(Stored dataset material)
* BEGIN *

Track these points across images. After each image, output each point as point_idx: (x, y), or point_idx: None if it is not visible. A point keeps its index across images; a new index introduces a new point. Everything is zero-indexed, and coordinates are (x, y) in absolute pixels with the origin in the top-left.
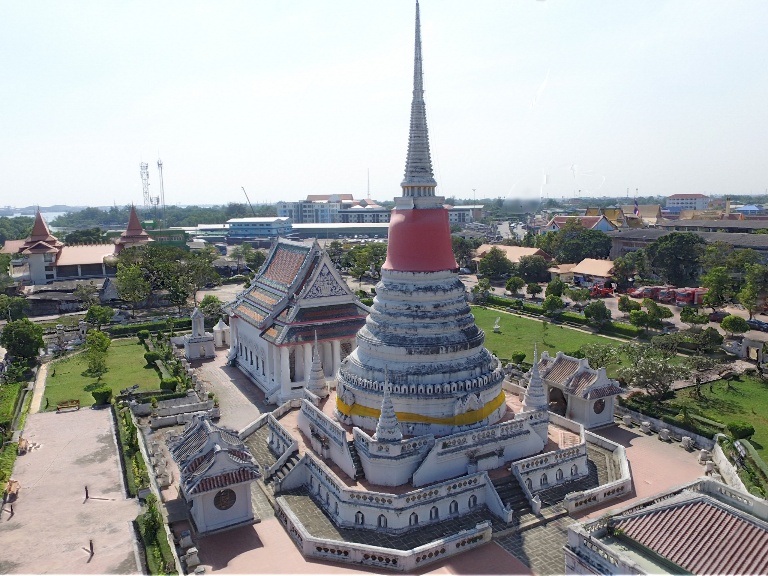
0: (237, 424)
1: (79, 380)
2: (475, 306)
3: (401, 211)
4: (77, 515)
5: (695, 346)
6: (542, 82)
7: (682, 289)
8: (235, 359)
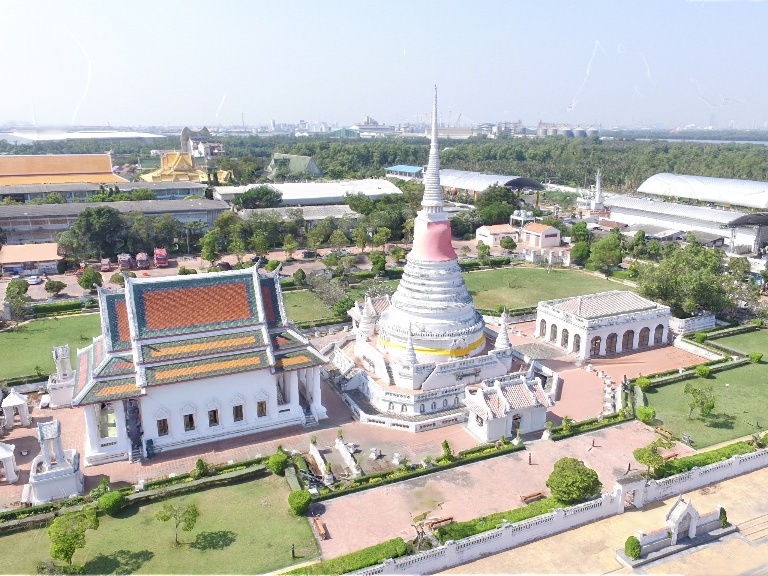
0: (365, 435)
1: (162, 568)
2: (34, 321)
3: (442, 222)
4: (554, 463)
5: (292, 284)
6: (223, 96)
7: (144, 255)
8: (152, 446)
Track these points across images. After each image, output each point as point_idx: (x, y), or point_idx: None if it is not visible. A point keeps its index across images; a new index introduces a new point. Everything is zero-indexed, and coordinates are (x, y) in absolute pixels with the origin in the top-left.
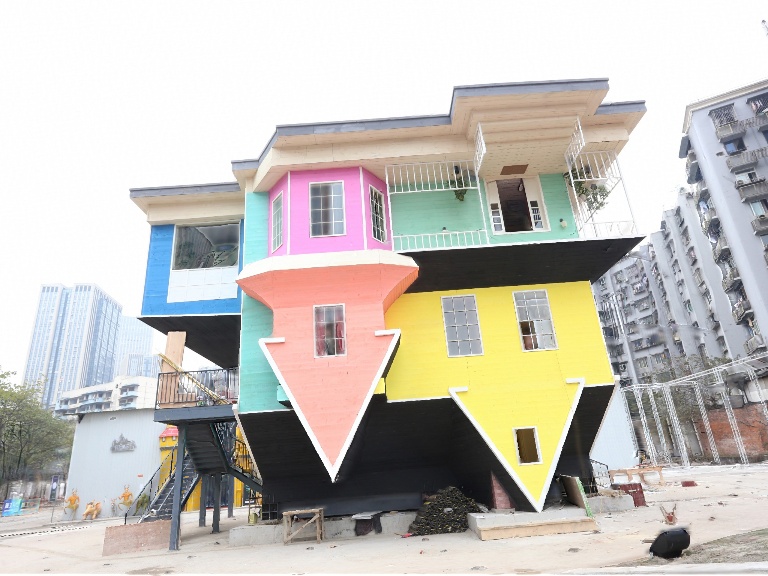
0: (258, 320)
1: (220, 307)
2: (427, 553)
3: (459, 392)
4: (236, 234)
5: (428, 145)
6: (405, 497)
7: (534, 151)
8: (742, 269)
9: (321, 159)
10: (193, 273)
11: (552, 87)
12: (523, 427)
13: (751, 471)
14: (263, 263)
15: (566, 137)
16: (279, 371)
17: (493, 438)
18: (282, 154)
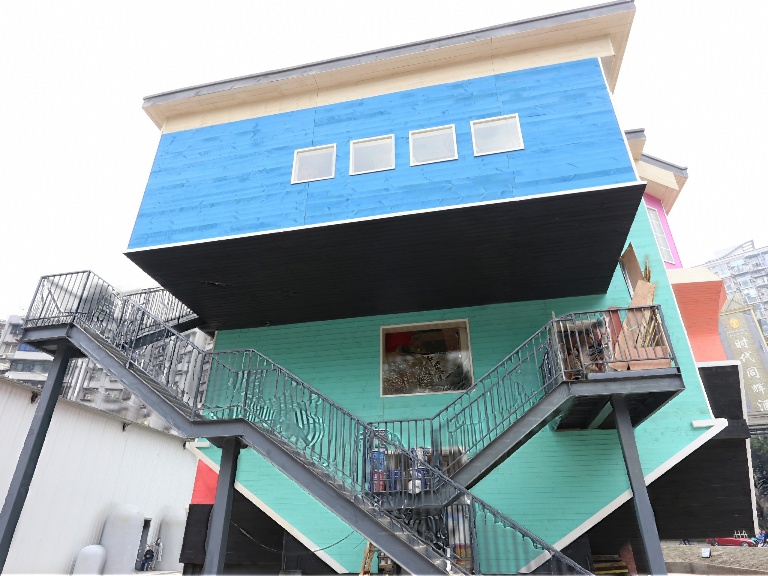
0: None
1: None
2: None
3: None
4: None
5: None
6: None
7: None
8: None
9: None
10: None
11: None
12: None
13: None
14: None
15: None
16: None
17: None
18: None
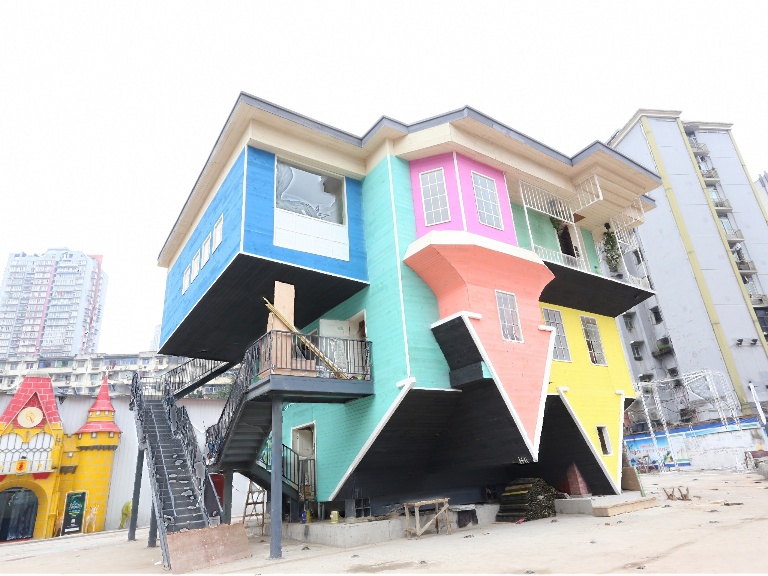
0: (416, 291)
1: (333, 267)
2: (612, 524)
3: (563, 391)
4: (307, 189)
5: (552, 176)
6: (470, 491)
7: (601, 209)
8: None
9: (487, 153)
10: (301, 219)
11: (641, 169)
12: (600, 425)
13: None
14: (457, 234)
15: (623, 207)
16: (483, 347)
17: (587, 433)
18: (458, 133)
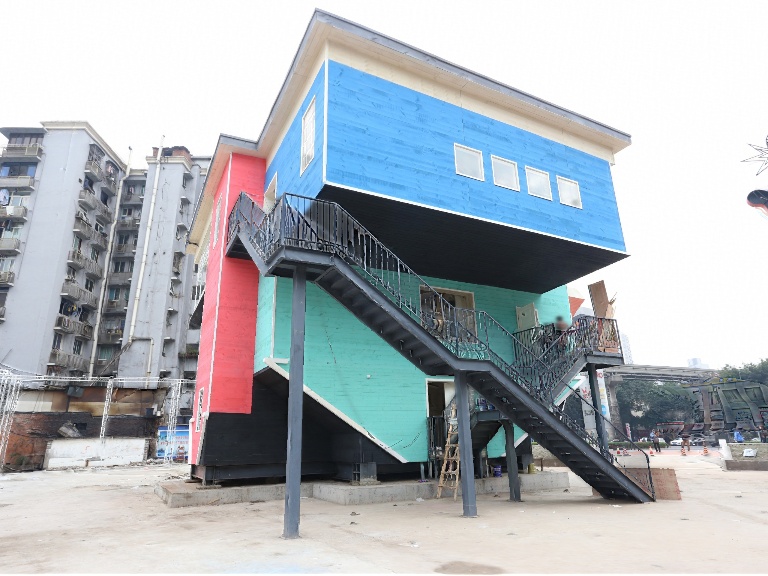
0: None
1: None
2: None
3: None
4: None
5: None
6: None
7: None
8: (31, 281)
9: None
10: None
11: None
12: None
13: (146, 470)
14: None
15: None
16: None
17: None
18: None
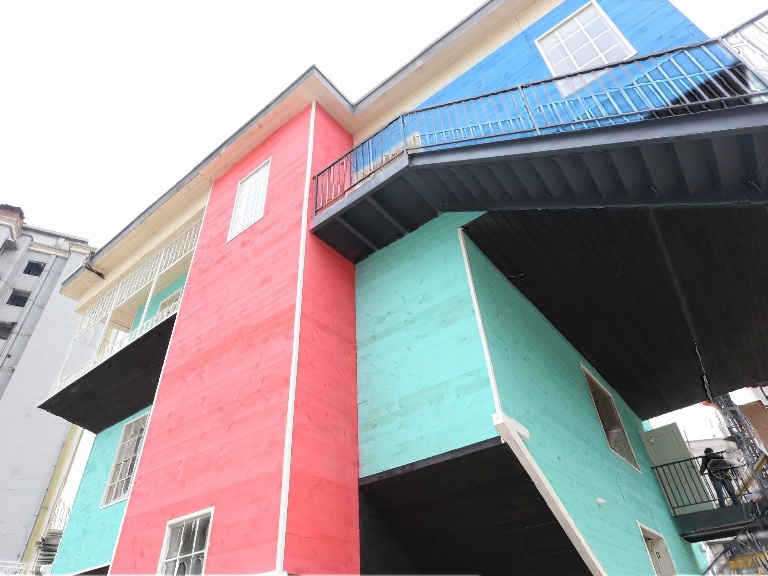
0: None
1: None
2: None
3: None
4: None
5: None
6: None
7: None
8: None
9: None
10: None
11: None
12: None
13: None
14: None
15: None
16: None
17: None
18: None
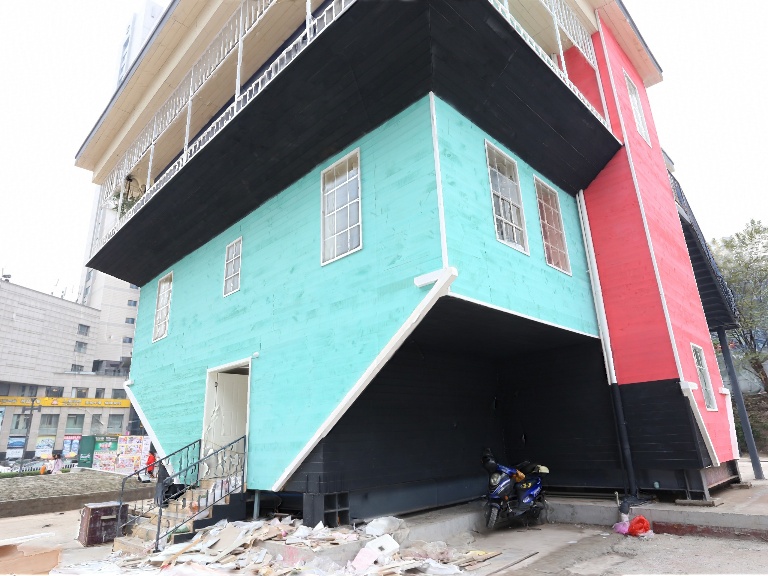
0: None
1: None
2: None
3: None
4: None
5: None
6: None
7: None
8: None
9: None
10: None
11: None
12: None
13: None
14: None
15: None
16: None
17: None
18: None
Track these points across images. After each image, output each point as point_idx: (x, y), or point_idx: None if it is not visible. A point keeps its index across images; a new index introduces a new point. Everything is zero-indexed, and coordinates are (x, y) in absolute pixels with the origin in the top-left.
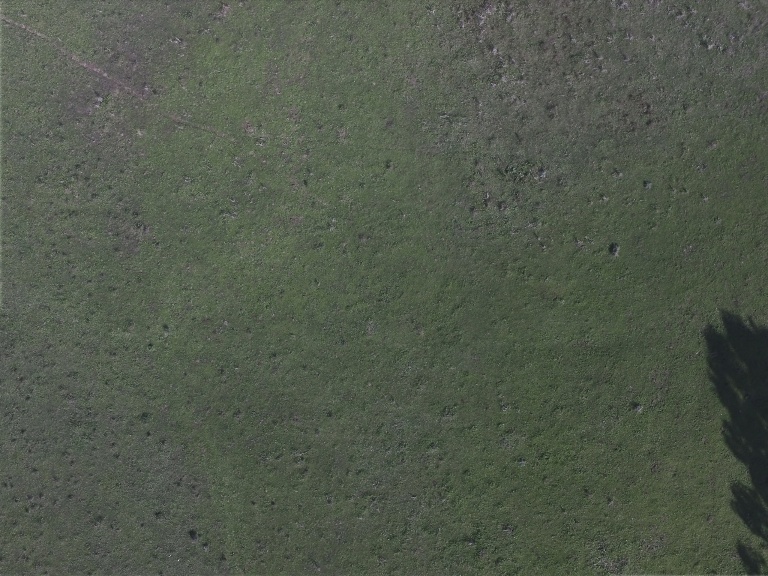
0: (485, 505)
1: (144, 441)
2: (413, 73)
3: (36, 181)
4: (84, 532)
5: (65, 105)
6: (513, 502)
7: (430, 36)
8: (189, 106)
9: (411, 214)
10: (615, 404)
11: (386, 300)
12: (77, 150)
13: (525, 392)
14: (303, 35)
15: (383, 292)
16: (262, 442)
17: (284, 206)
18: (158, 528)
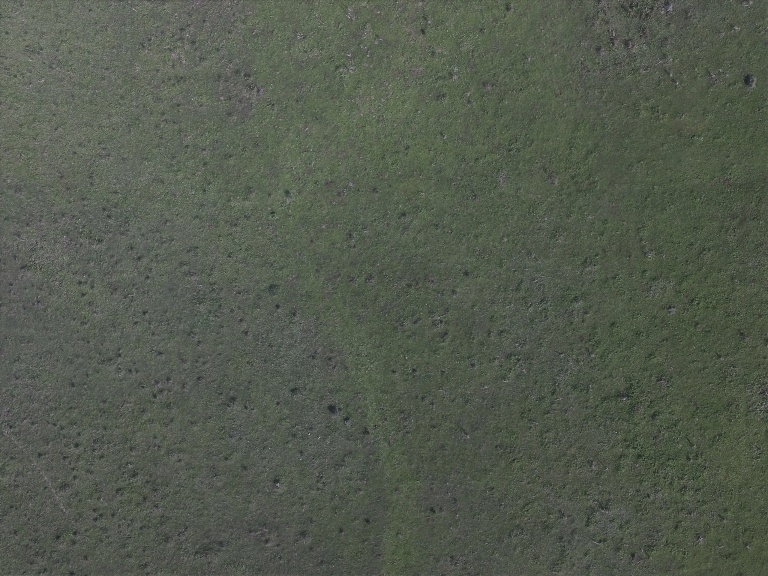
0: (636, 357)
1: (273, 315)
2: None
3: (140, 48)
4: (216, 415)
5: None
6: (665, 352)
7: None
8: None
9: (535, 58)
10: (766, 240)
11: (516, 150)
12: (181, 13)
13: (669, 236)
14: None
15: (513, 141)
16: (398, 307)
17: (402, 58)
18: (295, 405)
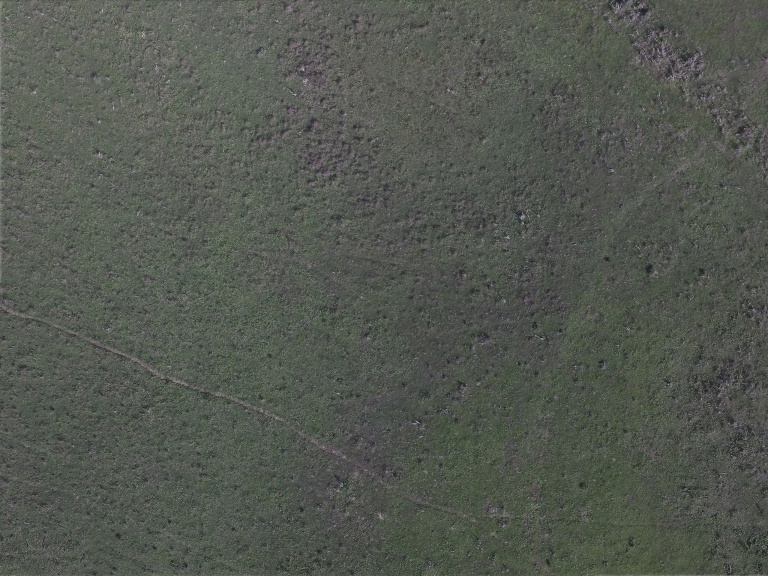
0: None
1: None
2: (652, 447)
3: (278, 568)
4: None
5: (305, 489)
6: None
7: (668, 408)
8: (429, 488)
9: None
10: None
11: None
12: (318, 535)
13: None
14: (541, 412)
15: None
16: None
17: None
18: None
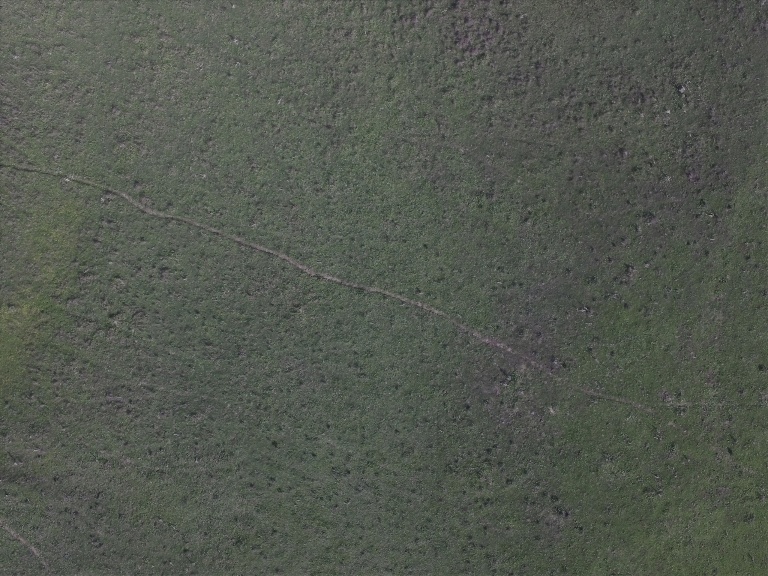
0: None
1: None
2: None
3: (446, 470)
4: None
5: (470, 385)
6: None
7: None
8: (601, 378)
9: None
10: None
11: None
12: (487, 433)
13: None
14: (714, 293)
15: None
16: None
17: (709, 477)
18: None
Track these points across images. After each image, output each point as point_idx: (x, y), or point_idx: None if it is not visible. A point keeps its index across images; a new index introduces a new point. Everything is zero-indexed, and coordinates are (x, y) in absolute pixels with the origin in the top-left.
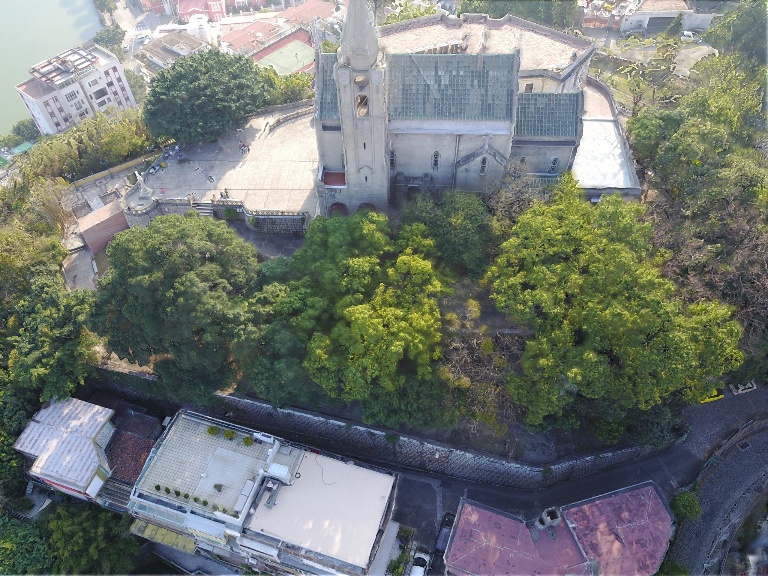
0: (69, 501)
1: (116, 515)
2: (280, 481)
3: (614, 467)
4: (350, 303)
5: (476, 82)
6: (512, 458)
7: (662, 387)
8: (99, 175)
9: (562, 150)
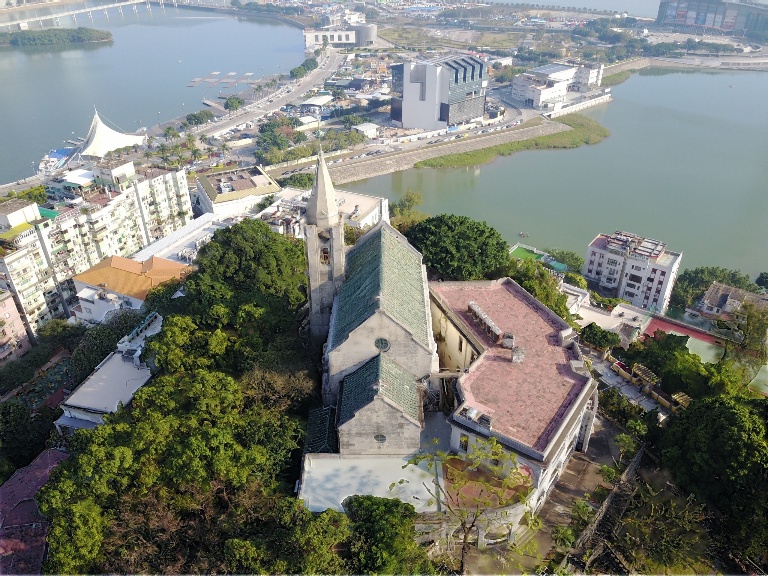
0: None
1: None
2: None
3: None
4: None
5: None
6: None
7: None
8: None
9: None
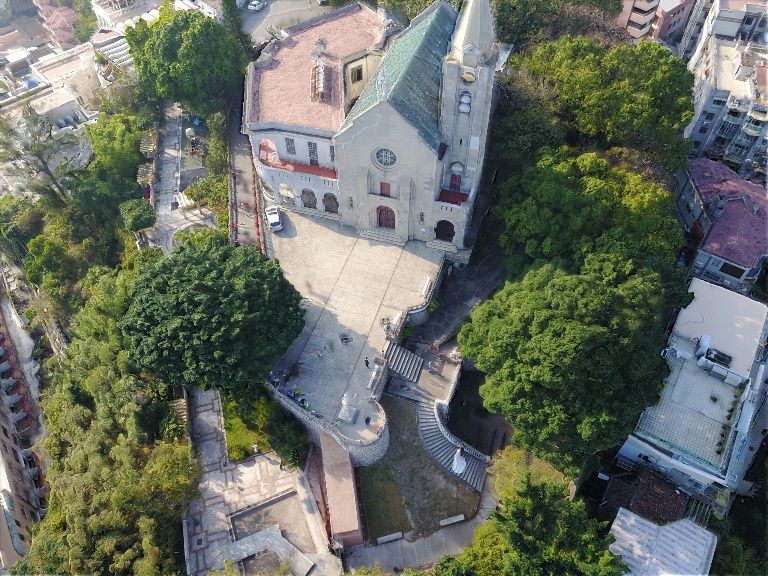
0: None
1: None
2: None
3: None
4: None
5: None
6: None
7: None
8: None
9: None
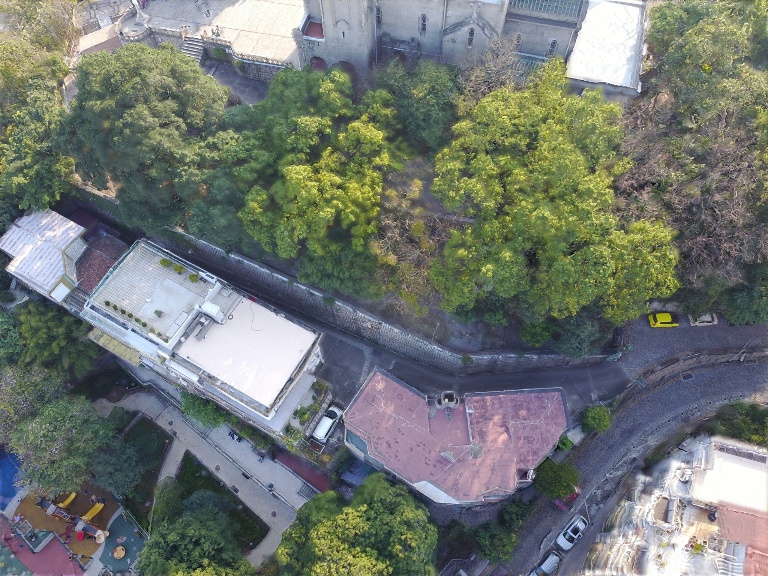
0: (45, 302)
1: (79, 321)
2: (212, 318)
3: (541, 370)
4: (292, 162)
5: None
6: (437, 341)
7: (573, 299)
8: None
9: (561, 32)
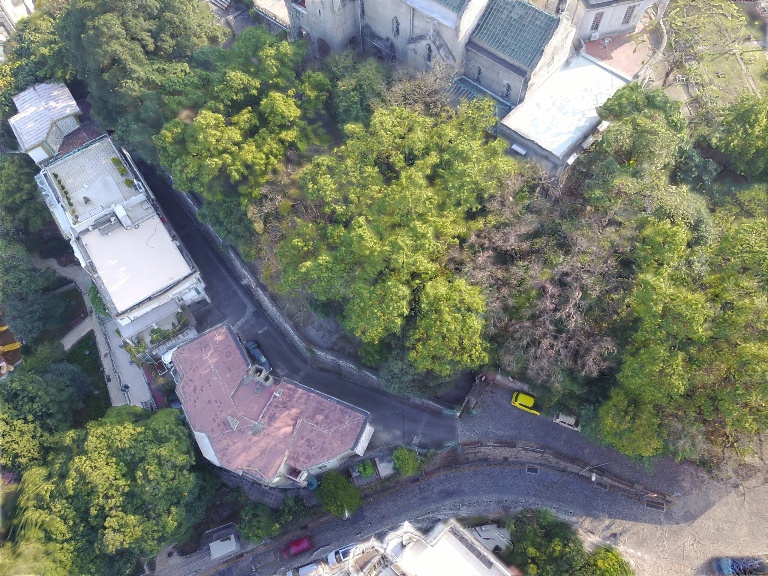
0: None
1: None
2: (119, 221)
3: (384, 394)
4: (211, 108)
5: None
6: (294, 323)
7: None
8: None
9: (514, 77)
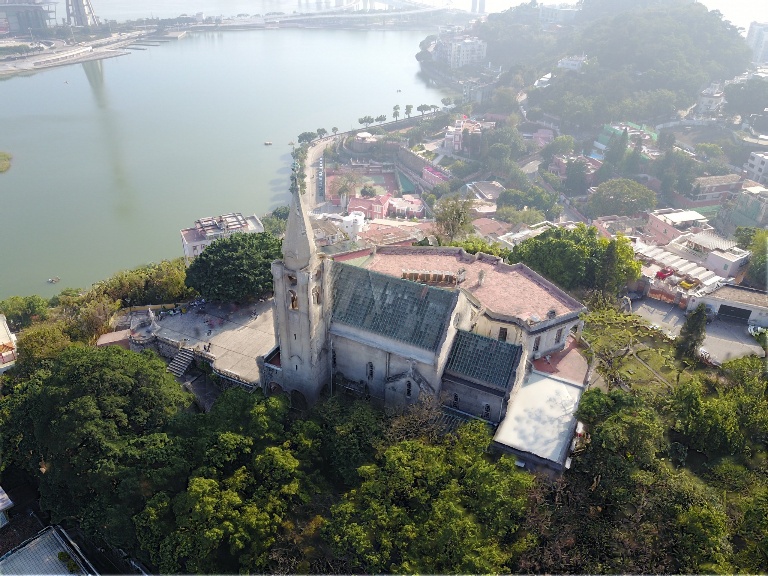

* END *

> **AIM**: Return the material verbatim, beginning at its first line and stopping after the line containing "8: (152, 446)", with both ends included. Leave the pictures out of your answer.

> **SOLUTION FOR THIS TASK**:
Track these points across images. After each image, output each point as point_idx: (x, y), or point_idx: None if it is not visible. A point keeps its index across images; a new index introduces a new point. Everything is zero-indexed, and coordinates are (x, y) in absolute pixels with the origin in the top-left.
0: (237, 424)
1: (79, 380)
2: (475, 306)
3: (401, 211)
4: (77, 515)
5: (695, 346)
6: (542, 82)
7: (682, 289)
8: (235, 359)
0: (365, 435)
1: (162, 568)
2: (34, 321)
3: (442, 222)
4: (554, 463)
5: (292, 284)
6: (223, 96)
7: (144, 255)
8: (152, 446)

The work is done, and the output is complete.